Las aspiraciones del nieto David, el ojito derecho de Ioana y a efectos prácticos uno más de sus hijos, son bien distintas. Ha estado en Francia y en Alemania y no le ha gustado. “Yo no quiero irme. Me gusta vivir aquí, pero querría tener un trabajo, construirme una casa”, dice con una sonrisa. El chaval, agudos ojos marrones y cabello oscuro, va impecablemente vestido y peinado. Le encanta arreglarse. Sentado en la habitación de Gigel, no suelta la mano de su esposa, Andrea. Se casaron hace poco. La chica, que acaba de cumplir 17 años, ya está embarazada de siete meses. No sabe qué espera. Como la mayoría de las romaníes no ha ido a ninguna consulta prenatal.
Andrea, como Madalina, es gadjí. Conoció a David, al que mira con adoración, en la Red. En Facebook. Él no tiene ordenador pero sí Internet en el móvil. Estuvieron hablando un año. Hasta que David se montó en un autobús y se fue a Oradea, en la otra punta del país, a más de 10 horas de camino. Cuando acordaron casarse, la propia Ioana y uno de sus hijos acompañaron a David a recogerla y a conocer a la familia. “Al principio a sus padres no les hizo felices… Ahora sí”, dice el chico.
“David hablaba con 10 chicas cuando nos conocimos”, lanza Andrea mordaz. Poco después de llegar al pueblo de Vaslui le pidió que cerrara su perfil. Ahora ambos comparten el de ella con el nombre de “Andrea y David”. La joven ha cambiado su hogar, con agua caliente, baño, varias habitaciones y cuadros campestres pintados en serie, por la casita de dos estancias de Ioana. Ya se ha mimetizado con la familia Marin. Atrás quedó la Andrea de silueta redondeada, minifalda, vaqueros ajustados o el uniforme blanco y negro de la escuela que se aprecia en su Facebook. Hoy viste una falda larga de color burdeos al estilo gitano y el cabello castaño tirando a cobrizo recogido en una coleta baja. Acaba de lavárselo en un barreño instalado en el patio, con agua templada.

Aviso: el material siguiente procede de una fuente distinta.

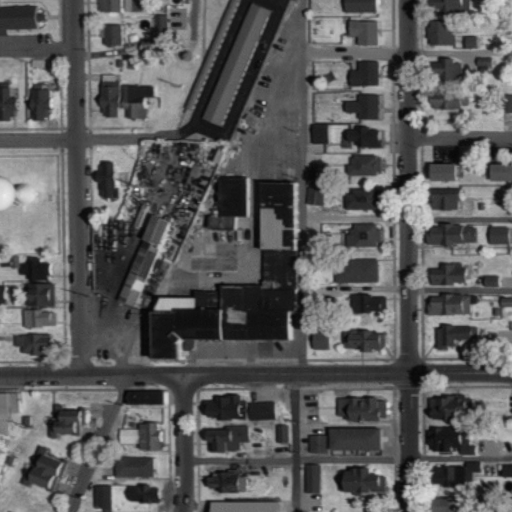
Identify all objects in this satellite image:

Ha pasado frío y le duele el estómago. David, preocupado, la lleva enseguida a casa de Ioana. La abuela le echa un vistazo, desenfunda el móvil y prepara en un suspiro su traslado al consultorio. Enseguida parte en ambulancia, sola, a la maternidad de Iasi –la ciudad más importante de la región, a unas dos horas en coche–. Los médicos dicen que probablemente necesitará una cesárea. A la familia le disgusta la noticia. No solo por Andrea y la criatura. También porque aunque la sanidad rumana es gratuita, impera un sistema de mordidas por el que una cesárea cuesta unos 100 euros. Y ahora mismo los Marin no tienen el dinero. Andrea, efectivamente, se queda ingresada.
David está un poco enfadado consigo mismo. Tal vez también con Ioana –para los hijos, la madre suele tener la culpa de casi todo–, por lo rápido que han ido las cosas tras la boda. Le entristece, dice, no haber podido acompañar a Andrea, que no para de llamarle al móvil, asustada. Para ella es duro permanecer sola en el hospital. Su esposo la visita algunas veces, pero llegar a Iasi no es tan fácil. Mientras, ojea la Biblia de Ioana para buscar un nombre a su primer hijo. Un mes después anuncian por teléfono el nacimiento de Matei Philip. Un nuevo miembro para el clan Marin.